Assignment
Apart from the images, every record here needs to be copied exactly.

Data for analysis
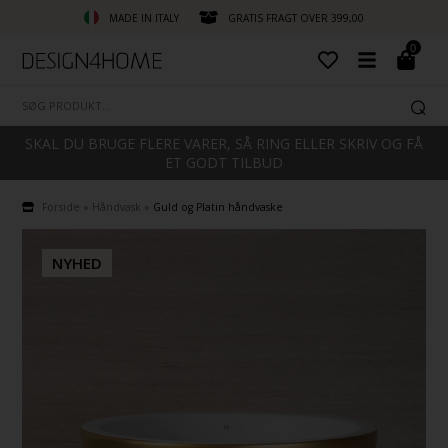
MADE IN ITALY
GRATIS FRAGT OVER 399,00
0
SKAL DU BRUGE FLERE VARER, SÅ RING ELLER SKRIV OG FÅ
ET GODT TILBUD
Forside
»
Håndvask
»
Guld og Platin håndvaske
NYHED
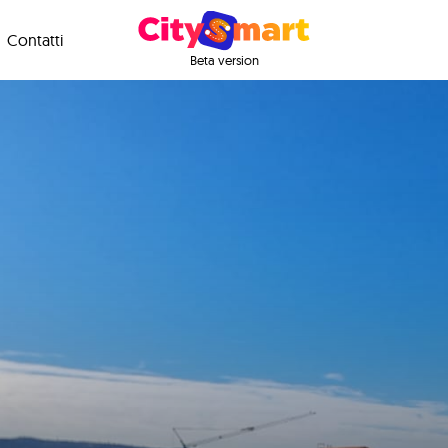
Contatti
Beta version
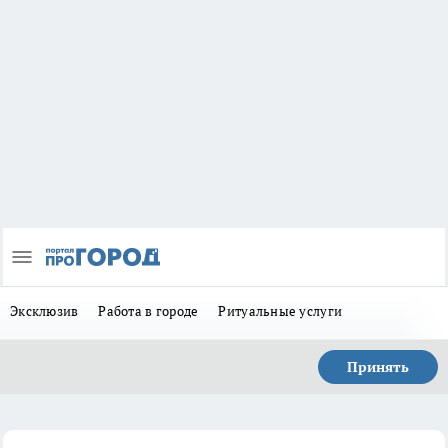
Эксклюзив
Работа в городе
Ритуальные услуги
Принять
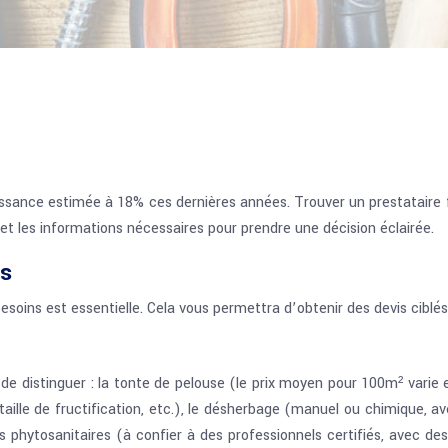
roissance estimée à 18% ces dernières années. Trouver un prestataire
 et les informations nécessaires pour prendre une décision éclairée.
es
ins est essentielle. Cela vous permettra d’obtenir des devis ciblés e
t de distinguer : la tonte de pelouse (le prix moyen pour 100m² varie 
, taille de fructification, etc.), le désherbage (manuel ou chimique, 
s phytosanitaires (à confier à des professionnels certifiés, avec des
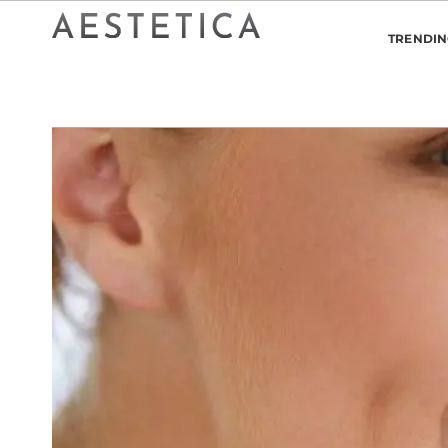
TRENDI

Task solution
MADE IN ITALY
GRATIS FRAGT OVER 399,00
0
SKAL DU BRUGE FLERE VARER, SÅ RING ELLER SKRIV OG FÅ
ET GODT TILBUD
Forside
»
Håndvask
»
Guld og Platin håndvaske
NYHED
Contatti
Beta version
Эксклюзив
Работа в городе
Ритуальные услуги
Принять
roissance estimée à 18% ces dernières années. Trouver un prestataire
 et les informations nécessaires pour prendre une décision éclairée.
es
ins est essentielle. Cela vous permettra d’obtenir des devis ciblés e
t de distinguer : la tonte de pelouse (le prix moyen pour 100m² varie 
, taille de fructification, etc.), le désherbage (manuel ou chimique, 
s phytosanitaires (à confier à des professionnels certifiés, avec des
TRENDI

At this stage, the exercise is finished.